Prompt -
How many lines in the rows below contain the string "tapo"? Reply with the number alone.

Given records -
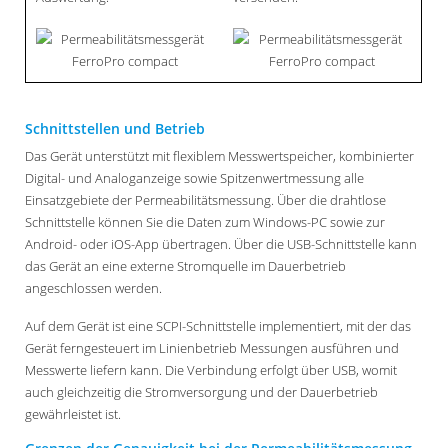
Schnittstellen und Betrieb
Das Gerät unterstützt mit flexiblem Messwertspeicher, kombinierter
Digital- und Analoganzeige sowie Spitzenwertmessung alle
Einsatzgebiete der Permeabilitätsmessung. Über die drahtlose
Schnittstelle können Sie die Daten zum Windows-PC sowie zur
Android- oder iOS-App übertragen. Über die USB-Schnittstelle kann
das Gerät an eine externe Stromquelle im Dauerbetrieb
angeschlossen werden.
Auf dem Gerät ist eine SCPI-Schnittstelle implementiert, mit der das
Gerät ferngesteuert im Linienbetrieb Messungen ausführen und
Messwerte liefern kann. Die Verbindung erfolgt über USB, womit
auch gleichzeitig die Stromversorgung und der Dauerbetrieb
gewährleistet ist.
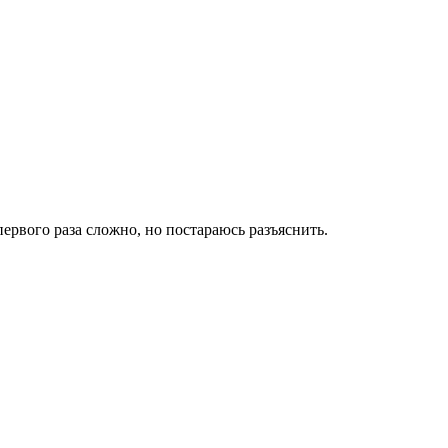
ервого раза сложно, но постараюсь разъяснить.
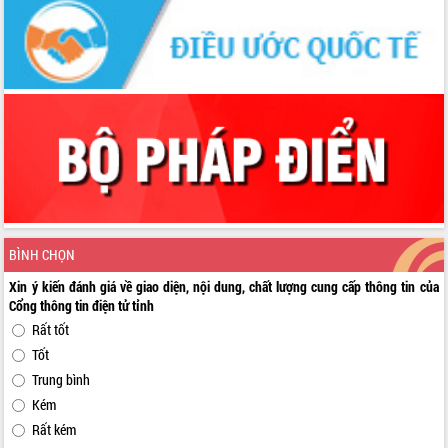
BÌNH CHỌN
Xin ý kiến đánh giá về giao diện, nội dung, chất lượng cung cấp thông tin của
Cổng thông tin điện tử tỉnh
Rất tốt
Tốt
Trung bình
Kém
Rất kém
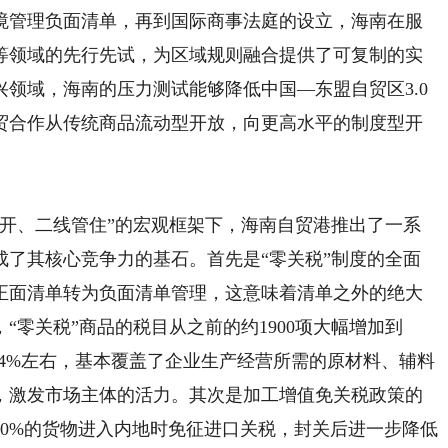
境管理负面清单，再到国际商事法庭的设立，海南在服
等领域的先行先试，为区域规则融合提供了可复制的实
领域，海南的压力测试能够降低中国—东盟自贸区3.0
贸合作从传统商品流动型开放，向更高水平的制度型开
放开、二线管住”的宏观框架下，海南自贸港推出了一系
成了其核心竞争力的基石。首先是“零关税”制度的全面
正面清单转为负面清单管理，这意味着清单之外的绝大
“零关税”商品的税目从之前的约1900项大幅增加到
至74%左右，基本覆盖了企业生产经营所需的原材料、辅料
，激发市场主体的活力。其次是加工增值免关税政策的
0%的货物进入内地时免征进口关税，封关后进一步降低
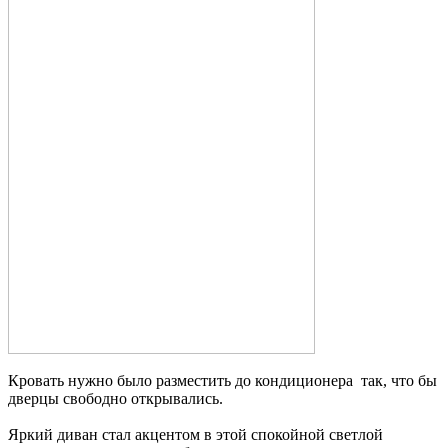
Кровать нужно было разместить до кондиционера так, что бы
дверцы свободно открывались.
Яркий диван стал акцентом в этой спокойной светлой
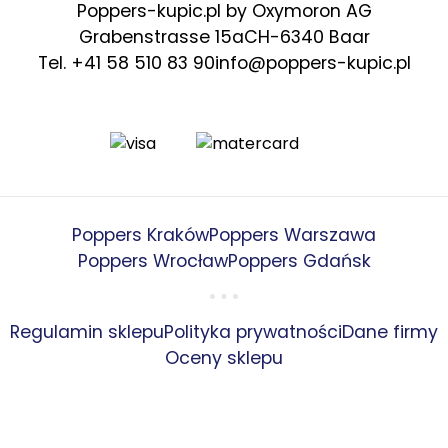
Poppers-kupic.pl by Oxymoron AG
Grabenstrasse 15a
CH-6340 Baar
Tel. +41 58 510 83 90
info@poppers-kupic.pl
Poppers Kraków
Poppers Warszawa
Poppers Wrocław
Poppers Gdańsk
Regulamin sklepu
Polityka prywatności
Dane firmy
Oceny sklepu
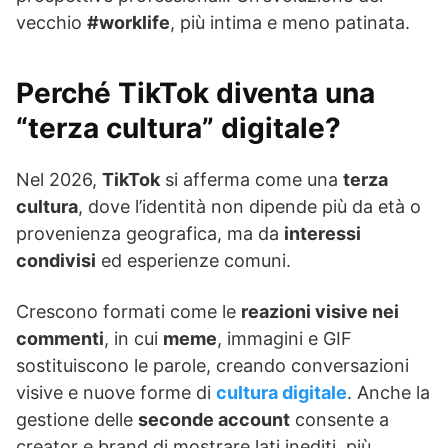
vecchio
#worklife
, più intima e meno patinata.
Perché TikTok diventa una
“terza cultura” digitale?
Nel 2026,
TikTok
si afferma come una
terza
cultura
, dove l’identità non dipende più da età o
provenienza geografica, ma da
interessi
condivisi
ed esperienze comuni.
Crescono formati come le
reazioni visive nei
commenti
, in cui
meme
, immagini e GIF
sostituiscono le parole, creando conversazioni
visive e nuove forme di
cultura digitale
. Anche la
gestione delle
seconde account
consente a
creator e brand di mostrare lati inediti, più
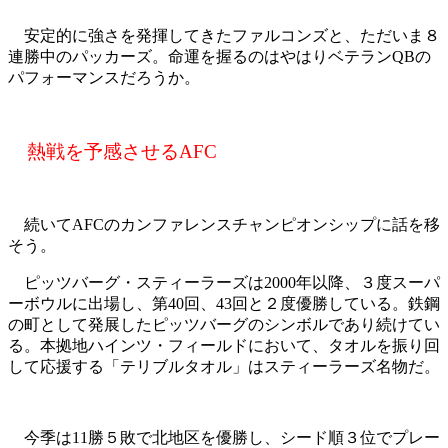
安定的に強さを発揮してきたファルコンズと、ただいま８
連勝中のパッカーズ。命運を握るのはやはりベテランQBの
パフォーマンスだろうか。
熱戦を予感させるAFC
続いてAFCのカンファレンスチャンピオンシップに話を移
そう。
ピッツバーグ・スティーラーズは2000年以降、３度スーパ
ーボウルに出場し、第40回、43回と２度優勝している。鉄鋼
の町として発展したピッツバーグのシンボルであり続けてい
る。本拠地ハインツ・フィールドにおいて、タオルを振り回
して応援する「テリブルタオル」はスティーラーズ名物だ。
今季は11勝５敗で北地区を優勝し、シード順３位でプレー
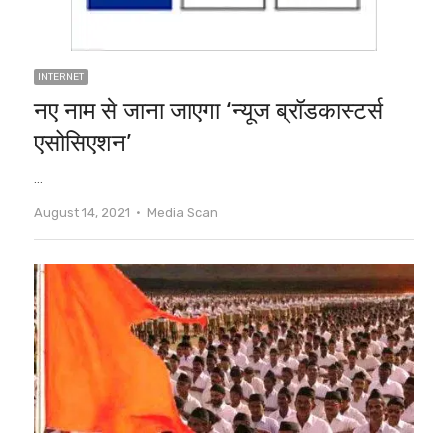
INTERNET
नए नाम से जाना जाएगा ‘न्यूज ब्रॉडकास्टर्स
एसोसिएशन’
…
Author
August 14, 2021
Media Scan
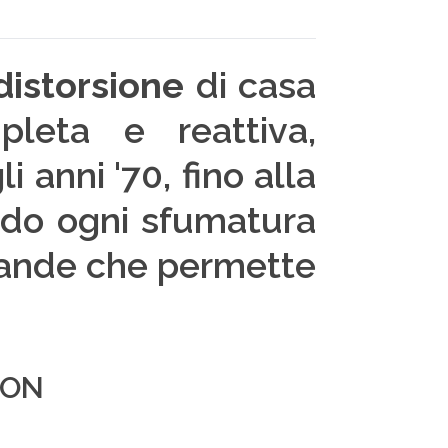
distorsione
di casa
leta e reattiva,
 anni '70, fino alla
do ogni sfumatura
 bande che permette
ION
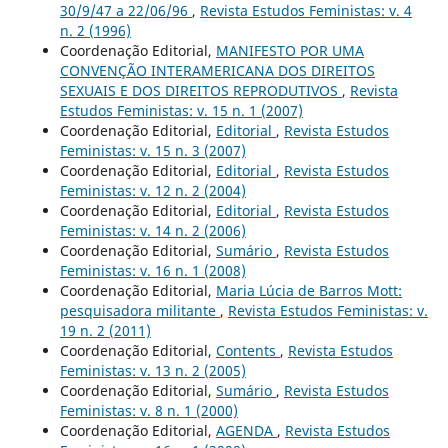
30/9/47 a 22/06/96
,
Revista Estudos Feministas: v. 4
n. 2 (1996)
Coordenação Editorial,
MANIFESTO POR UMA
CONVENÇÃO INTERAMERICANA DOS DIREITOS
SEXUAIS E DOS DIREITOS REPRODUTIVOS
,
Revista
Estudos Feministas: v. 15 n. 1 (2007)
Coordenação Editorial,
Editorial
,
Revista Estudos
Feministas: v. 15 n. 3 (2007)
Coordenação Editorial,
Editorial
,
Revista Estudos
Feministas: v. 12 n. 2 (2004)
Coordenação Editorial,
Editorial
,
Revista Estudos
Feministas: v. 14 n. 2 (2006)
Coordenação Editorial,
Sumário
,
Revista Estudos
Feministas: v. 16 n. 1 (2008)
Coordenação Editorial,
Maria Lúcia de Barros Mott:
pesquisadora militante
,
Revista Estudos Feministas: v.
19 n. 2 (2011)
Coordenação Editorial,
Contents
,
Revista Estudos
Feministas: v. 13 n. 2 (2005)
Coordenação Editorial,
Sumário
,
Revista Estudos
Feministas: v. 8 n. 1 (2000)
Coordenação Editorial,
AGENDA
,
Revista Estudos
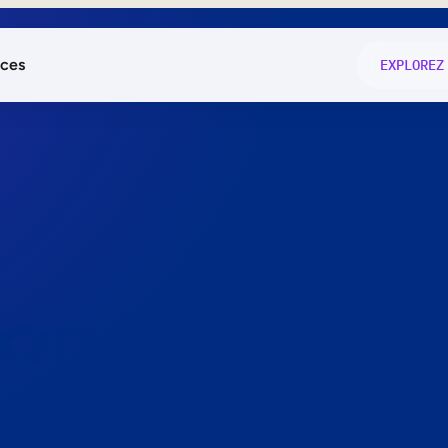
ces
EXPLOREZ
és
on fonctio
té
e
 preuve.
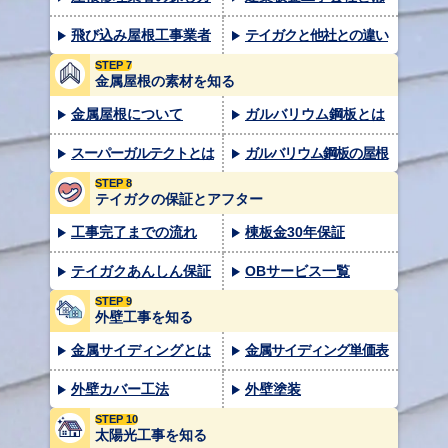
飛び込み屋根工事業者
テイガクと他社との違い
STEP 7
金属屋根の素材を知る
金属屋根について
ガルバリウム鋼板とは
スーパーガルテクトとは
ガルバリウム鋼板の屋根
STEP 8
テイガクの保証とアフター
工事完了までの流れ
棟板金30年保証
テイガクあんしん保証
OBサービス一覧
STEP 9
外壁工事を知る
金属サイディングとは
金属サイディング単価表
外壁カバー工法
外壁塗装
STEP 10
太陽光工事を知る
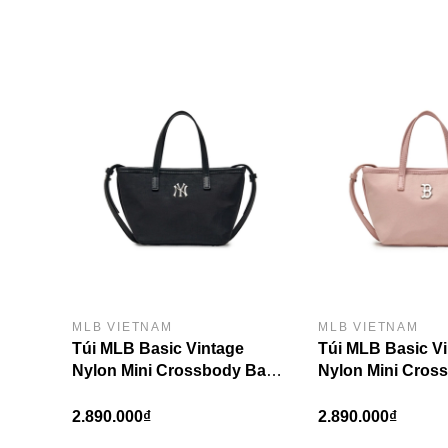
MLB VIETNAM
MLB VIETNAM
Túi MLB Basic Vintage
Túi MLB Basic V
Nylon Mini Crossbody Bag
Nylon Mini Cros
New York Yankees Black
Boston Red Sox 
2.890.000₫
2.890.000₫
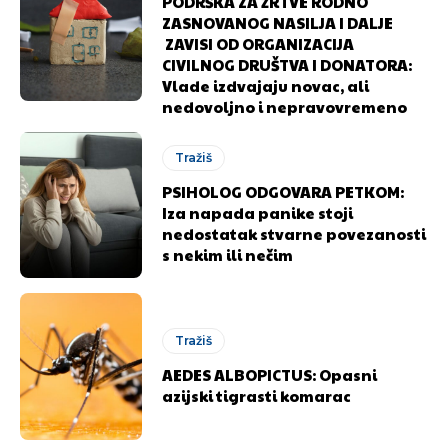
PODRŠKA ZA ŽRTVE RODNO
ZASNOVANOG NASILJA I DALJE
ZAVISI OD ORGANIZACIJA
CIVILNOG DRUŠTVA I DONATORA:
Vlade izdvajaju novac, ali
nedovoljno i nepravovremeno
Tražiš
PSIHOLOG ODGOVARA PETKOM:
Iza napada panike stoji
nedostatak stvarne povezanosti
s nekim ili nečim
Pusti priču da živi!
Pusti priču da živi!
Tražiš
AEDES ALBOPICTUS: Opasni
Ovim putem želimo da vam se zahvalimo što ste
Ovim putem želimo da vam se zahvalimo što ste
azijski tigrasti komarac
odlučili da pustite Vašu priču da živi, Redakcija
odlučili da pustite Vašu priču da živi, Redakcija
Objavi.ba
Objavi.ba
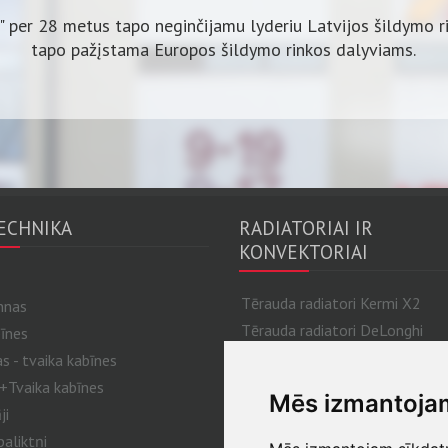
" per 28 metus tapo neginčijamu lyderiu Latvijos šildymo ri
tapo pažįstama Europos šildymo rinkos dalyviams.
ECHNIKA
RADIATORIAI IR
KONVEKTORIAI
Tērauda radiatori Kermi X2
nnas
Tērauda radiatori DeLonghi
īnes
JAGA
 - tvaika kabīnes
Alumīnija un bimetāla radiatori
+Tvaika kabīnes
Mēs izmantoja
Konvektori Licon
ji
KAMPMANN konvektori
aliktņi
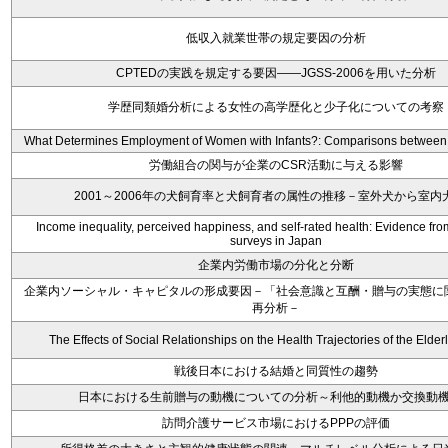
低収入就業世帯の規定要因の分析
CPTEDの実践を規定する要因――JGSS-2006を用いた分析
学歴同類婚分析による女性の高学歴化と少子化についての考察
What Determines Employment of Women with Infants?: Comparisons betwee
労働組合の関与が企業のCSR活動に与える影響
2001～2006年の犬飼育率と犬飼育者の属性の推移－室外犬から室内
Income inequality, perceived happiness, and self-rated health: Evidence fr
surveys in Japan
企業内労働市場の分化と分断
企業内ソーシャル・キャピタルの形成要因－「社会意識と互酬・贈与の実態に
再分析－
The Effects of Social Relationships on the Health Trajectories of the Elder
戦後日本における結婚と同質性の趨勢
日本における生前贈与の動機についての分析～利他的動機か交換動
訪問介護サービス市場におけるPPPの評価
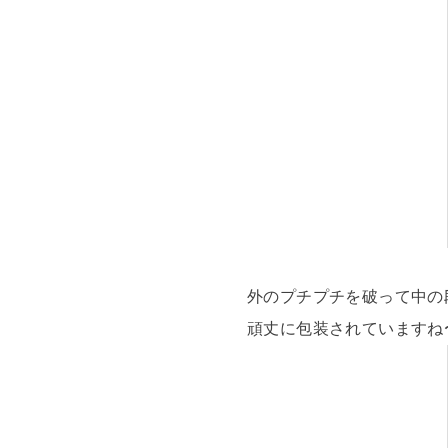
外のプチプチを破って中の
頑丈に包装されていますね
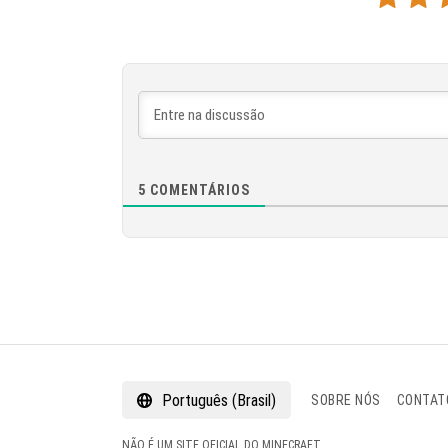
5
COMENTÁRIOS
Português (Brasil)
SOBRE NÓS
CONTAT
NÃO É UM SITE OFICIAL DO MINECRAFT.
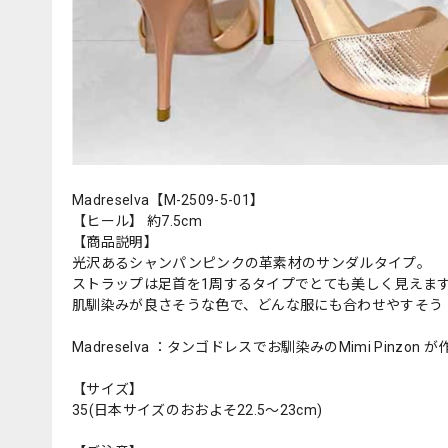
Madreselva【M-2509-5-01】
【ヒール】 約7.5cm
【商品説明】
光沢あるシャンパンピンクの革素材のサンダルタイプ。
ストラップは足首を1周するタイプでとても美しく見えま
肌馴染みが良さそうな色で、どんな服にも合わせやすそう
Madreselva ：タンゴドレスでお馴染みのMimi Pi
【サイズ】
35(日本サイズのおおよそ22.5〜23cm)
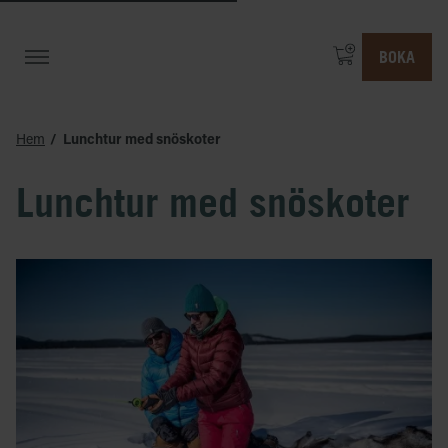
BOKA
Hem
Lunchtur med snöskoter
Lunchtur med snöskoter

Your solution -
2